Accessing memory with libvfio-user

A vfio-user client informs the server of its memory regions available for access. Each DMA region might correspond, for example, to a guest VM's memory region.

A server that wishes to access such client-shared memory must call:

vfu_setup_device_dma(..., register_cb, unregister_cb);

during initialization. The two callbacks are invoked when client regions are added and removed.

Memory region callbacks

For either callback, the following information is given:

/*
 * Info for a guest DMA region.  @iova is always valid; the other parameters
 * will only be set if the guest DMA region is mappable.
 *
 * @iova: guest DMA range. This is the guest physical range (as we don't
 *   support vIOMMU) that the guest registers for DMA, via a VFIO_USER_DMA_MAP
 *   message, and is the address space used as input to vfu_addr_to_sgl().
 * @vaddr: if the range is mapped into this process, this is the virtual address
 *   of the start of the region.
 * @mapping: if @vaddr is non-NULL, this range represents the actual range
 *   mmap()ed into the process. This might be (large) page aligned, and
 *   therefore be different from @vaddr + @iova.iov_len.
 * @page_size: if @vaddr is non-NULL, page size of the mapping (e.g. 2MB)
 * @prot: if @vaddr is non-NULL, protection settings of the mapping as per
 *   mmap(2)
 *
 * For a real example, using the gpio sample server, and a qemu configured to
 * use huge pages and share its memory:
 *
 * gpio: mapped DMA region iova=[0xf0000-0x10000000) vaddr=0x2aaaab0f0000
 * page_size=0x200000 mapping=[0x2aaaab000000-0x2aaabb000000)
 *
 *     0xf0000                    0x10000000
 *     |                                   |
 *     v                                   v
 *     +-----------------------------------+
 *     | Guest IOVA (DMA) space            |
 *  +--+-----------------------------------+--+
 *  |  |                                   |  |
 *  |  +-----------------------------------+  |
 *  |  ^ libvfio-user server address space    |
 *  +--|--------------------------------------+
 *  ^ vaddr=0x2aaaab0f0000                    ^
 *  |                                         |
 *  0x2aaaab000000               0x2aaabb000000
 *
 * This region can be directly accessed at 0x2aaaab0f0000, but the underlying
 * large page mapping is in the range [0x2aaaab000000-0x2aaabb000000).
 */
typedef struct vfu_dma_info {
    struct iovec iova;
    void *vaddr;
    struct iovec mapping;
    size_t page_size;
    uint32_t prot;
} vfu_dma_info_t;

The remove callback is expected to arrange for all usage of the memory region to be stopped (or to return EBUSY, to trigger quiescence instead), including all needed vfu_sgl_put() calls for SGLs that are within the memory region.

Accessing mapped regions

As described above, libvfio-user may map remote client memory into the process's address space, allowing direct access. To access these mappings, the caller must first construct an SGL corresponding to the IOVA start and length:

dma_sg_t *sgl = calloc(2, dma_sg_size());

vfu_addr_to_sgl(vfu_ctx, iova, len, sgl, 2, PROT_READ | PROT_WRITE);

For example, the device may have received an IOVA from a write to PCI config space. Due to guest memory topology, certain accesses may not fit in a single scatter-gather entry, therefore this API allows for an array of SGs to be provided as necessary.
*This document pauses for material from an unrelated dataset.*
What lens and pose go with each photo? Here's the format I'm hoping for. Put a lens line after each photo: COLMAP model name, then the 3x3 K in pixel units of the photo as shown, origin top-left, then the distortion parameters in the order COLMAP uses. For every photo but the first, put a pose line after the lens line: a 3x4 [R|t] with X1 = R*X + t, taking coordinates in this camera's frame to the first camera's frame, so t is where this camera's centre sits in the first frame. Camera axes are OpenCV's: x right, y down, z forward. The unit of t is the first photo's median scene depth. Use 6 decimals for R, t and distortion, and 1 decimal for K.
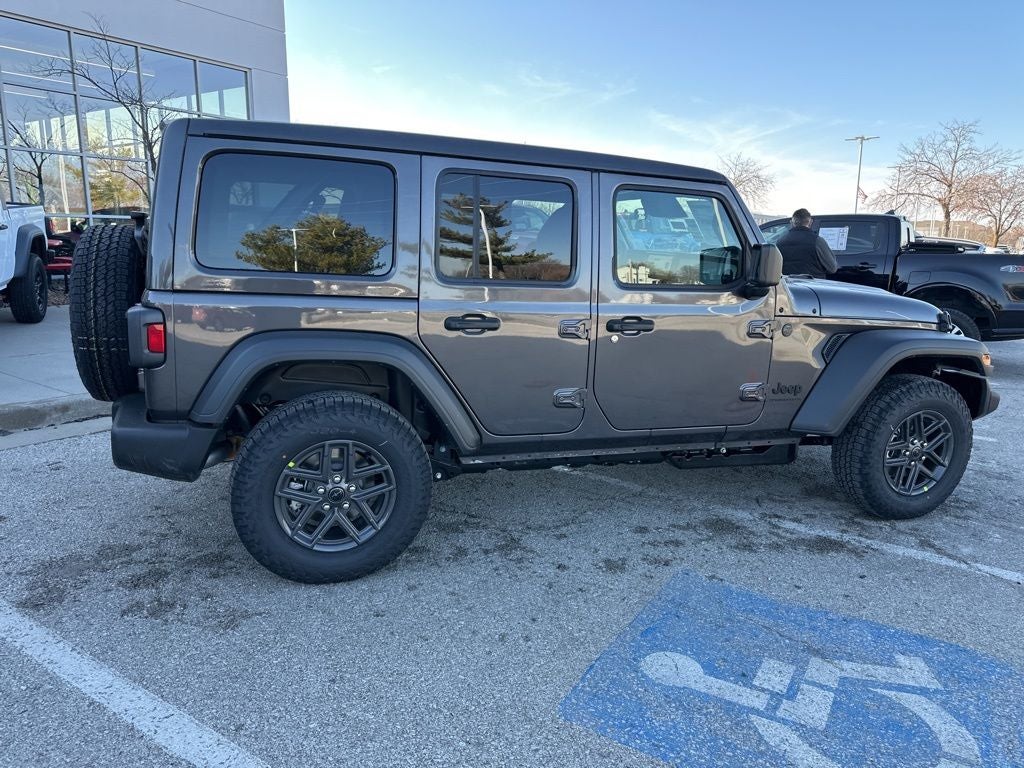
lens RADIAL K [[715.3, 0, 505.6], [0, 715.3, 383.4], [0, 0, 1]] dist [0.051927, -0.061634]
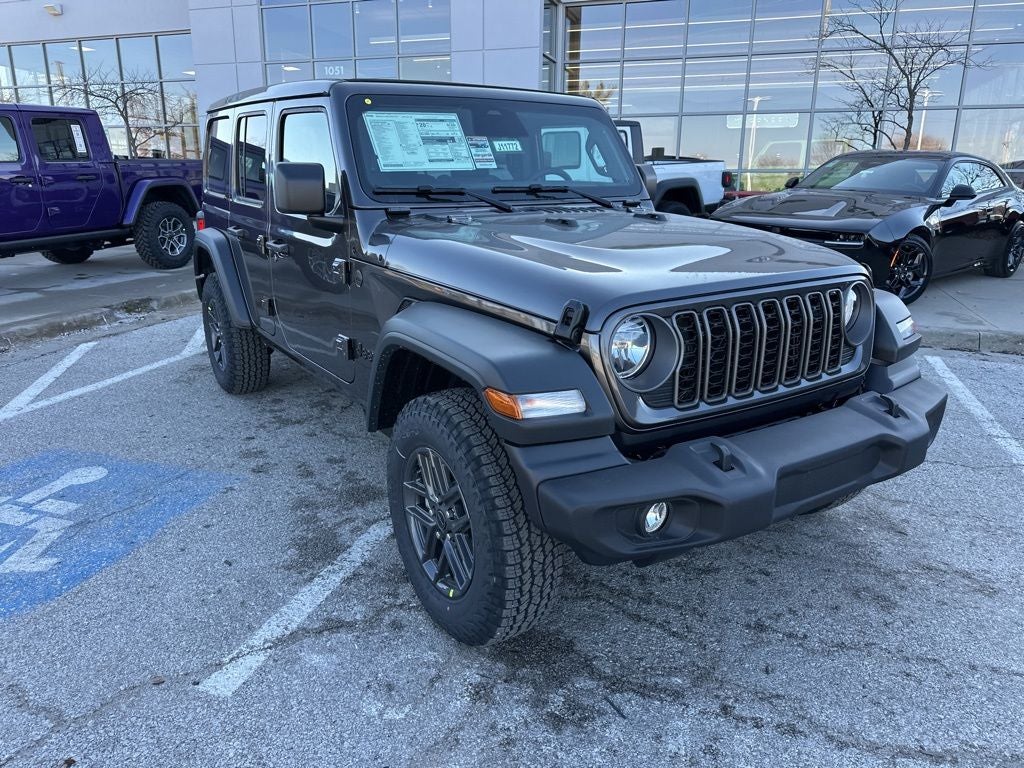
lens RADIAL K [[717.3, 0, 507.2], [0, 717.3, 385.3], [0, 0, 1]] dist [0.042477, -0.058139]
pose [[0.255443, 0.244507, -0.935396, 1.325768], [-0.196677, 0.960405, 0.197335, -0.163588], [0.946608, 0.133563, 0.293417, 1.041205]]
If PROT_WRITE is given, the library presumes that the user may write to the SGL mappings at any time; this is used for dirty page tracking.

iovec construction

Next, a user wishing to directly access shared memory should convert the SGL into an array of iovecs:

vfu_sgl_get(vfu_ctx, sgl, iovec, cnt, 0);

The caller should provide an array of struct iovec that correspond with the number of SGL entries. After this call, iovec.iov_base is the virtual address with which the range may be directly read from (or written to).

Releasing SGL access

When a particular iovec is finished with, the user can call:

vfu_sgl_put(vfu_ctx, sgl, iovec, cnt);

After this call, the SGL must not be accessed via the iovec VAs. As mentioned above, if the SGL was writeable, this will automatically mark all pages within the SGL as dirty for live migration purposes.

Dirty page handling

In some cases, such as when entering stop-and-copy state in live migration, it can be useful to mark an SGL as dirty without releasing it. This can be done via the call:

vfu_sgl_mark_dirty(vfu_ctx, sgl, cnt);

Non-mapped region access

Clients are not required to share the memory mapping. If this is not the case, then the server may only read or write the region the slower way:

...
vfu_addr_to_sgl(ctx, iova, len, sg, 1, PROT_WRITE);

vfu_sgl_write(ctx, sg, 1, &buf);

Note that in this case, the server is not expected to report any dirty writes via vfu_sgl_mark_dirty(): as the client is actually writing to memory, it‘s the client’s responsibility to track any dirtying.